Attention to Detail Exercise: What Was in The Box?

Attention to Detail Exercise: What Was in The Box?


The purpose of this exercise is to help delegates practice memorising and paying attention to detail. Repeated exercise can increase focus and help people to become more aware of their surroundings as it encourages careful looking. It also highlights the importance of using all non-verbal senses, such as touch to increase memory retention and recall. The exercise is also useful for teamwork, communication skills and leadership skills. 

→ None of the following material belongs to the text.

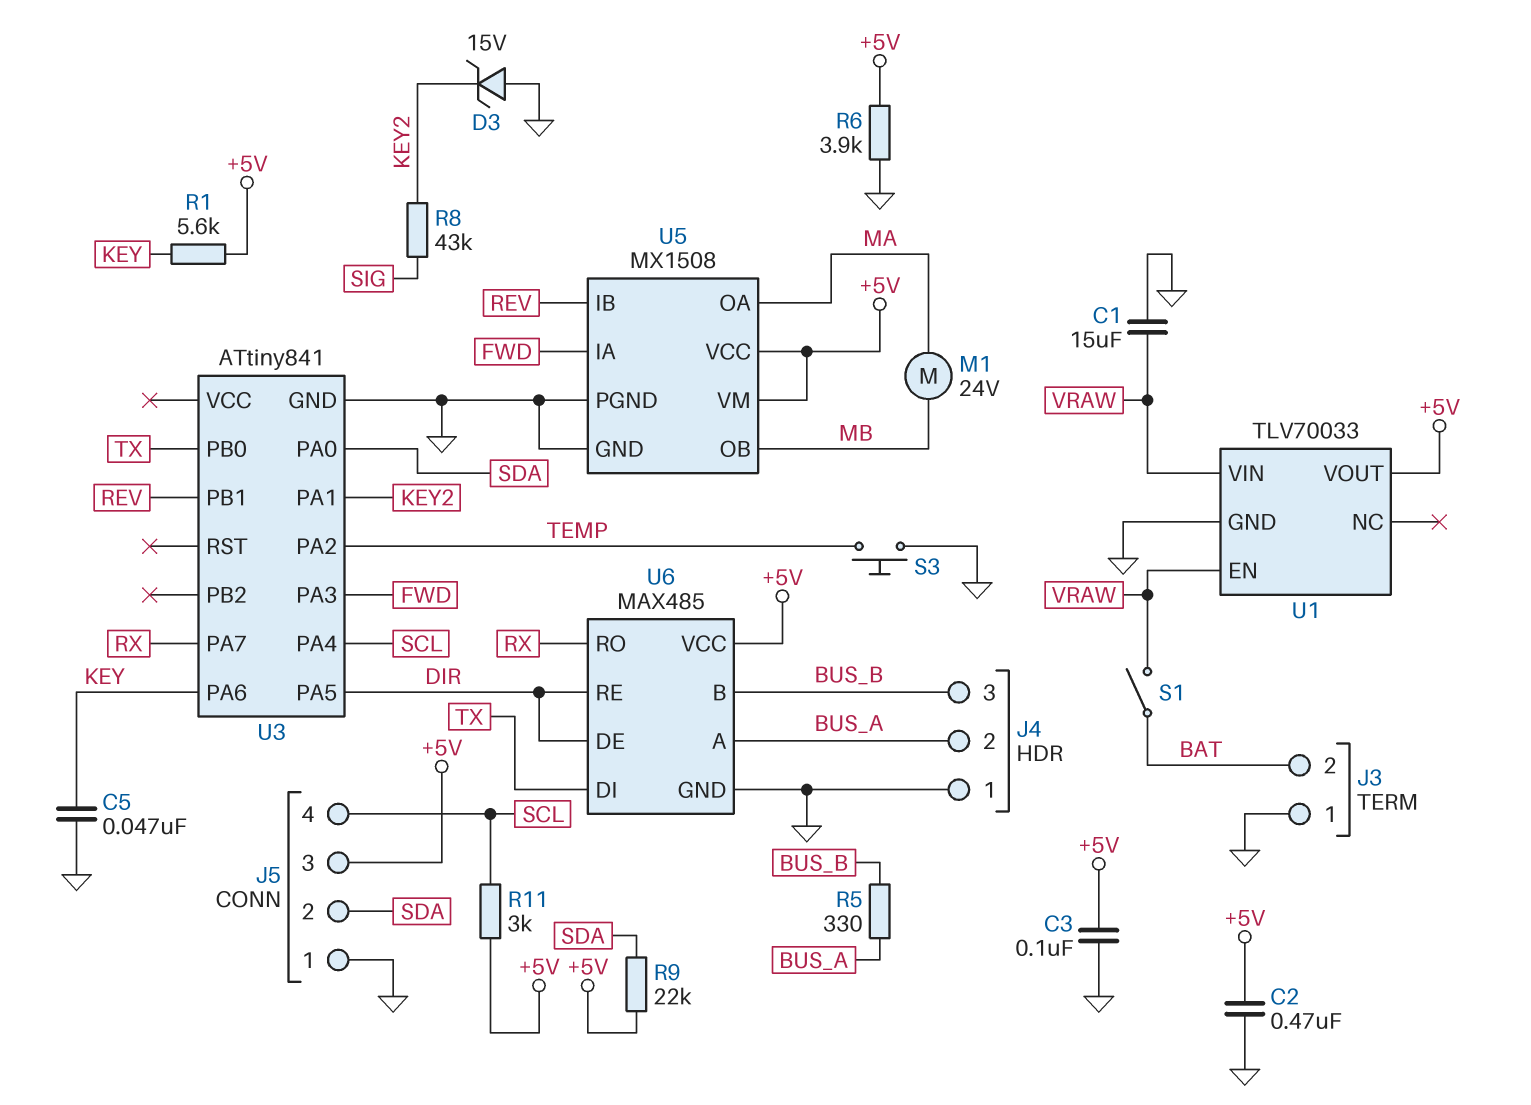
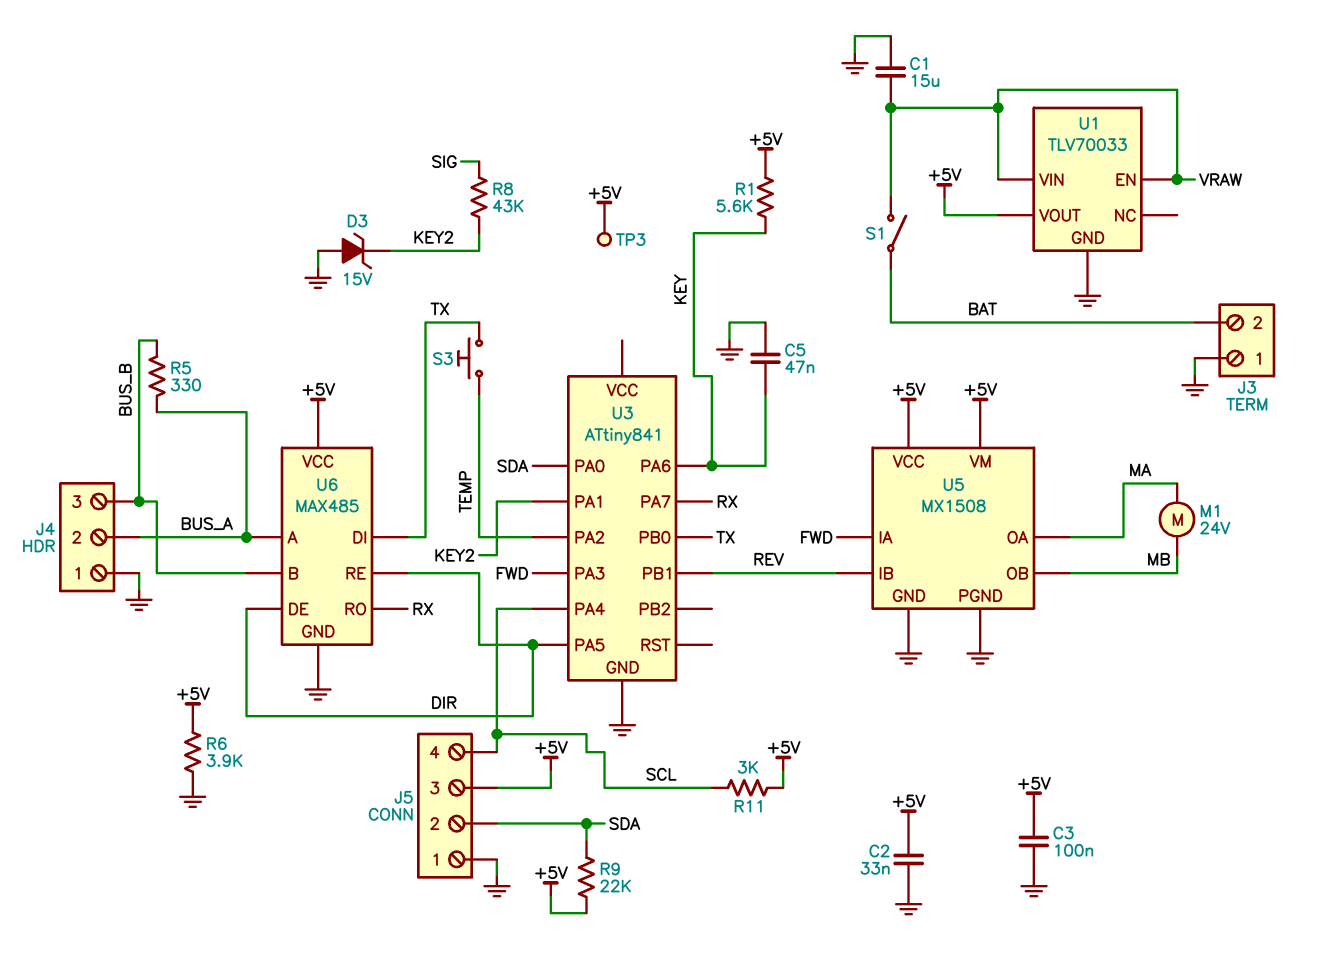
C2: 470nF (+5V, GND) -> 33nF (+5V, GND)
S3: button (GND, TEMP) -> button (TEMP, TX)
TP3: none -> test point (+5V)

Recall what you saw in a box filled with familiar and non-familiar objects.

What You Need

  • Two sets of objects. These can be house-hold or office objects. Include about 30 objects in each set. Some objects should be familiar to about everyone. Include objects that are not too obvious or mainstream as well.
  • Empty boxes where you can place the objects in.
  • Two pieces of cloths.


  • Place the two sets of objects in separate places such as on two different tables and cover them with a piece of cloth so delegates cannot see the objects.
  • Explain to delegates that you will show them a series of objects and they have 5 minutes to simply look at them. They are not allowed to take any notes or touch them.
  • After the allocated time, cover the objects and ask delegates a series of questions to test their memory. There are several ways you can approach this:
    • Ask them to recall all objects they saw by name. You can write this on a flipchart to avoid going over objects already covered. See if they can recall all objects.
    • You can ask specific questions about the features of the objects and see if delegates can recall correctly. For example, “What was the colour of the toy car?”, “What was the title of the book?” or “What was the make of the watch?”. Ideally you should prepare your question/answers before the class so you would know the answers when you ask.
  • Record their performance.
  • Next, move the delegates to the second set of objects. Reveal the objects and allocate another 5 minutes for delegates to examine them. This time, they are also allowed to touch the objects and feel them.
  • As before, after the allocated time cover the objects and start asking questions to see how much they can recall.
  • Follow with a discussion.


Explaining the Exercise: 5 minutes

Activity: 5 min round 1 + 5 min questions + 5 min round 2 + 5 min questions = 20 minutes

Group Feedback: 10 minutes


How successful were you in recalling? Was it easy to remember the objects or their features? Did you use any team work? Did anyone emerge as a leader to assign tasks to different people so that you could tackle the problem easier? Was it easier in the second round to recall after touching the objects? What does this suggest about your sensory perception and memory? What did you learn from this exercise?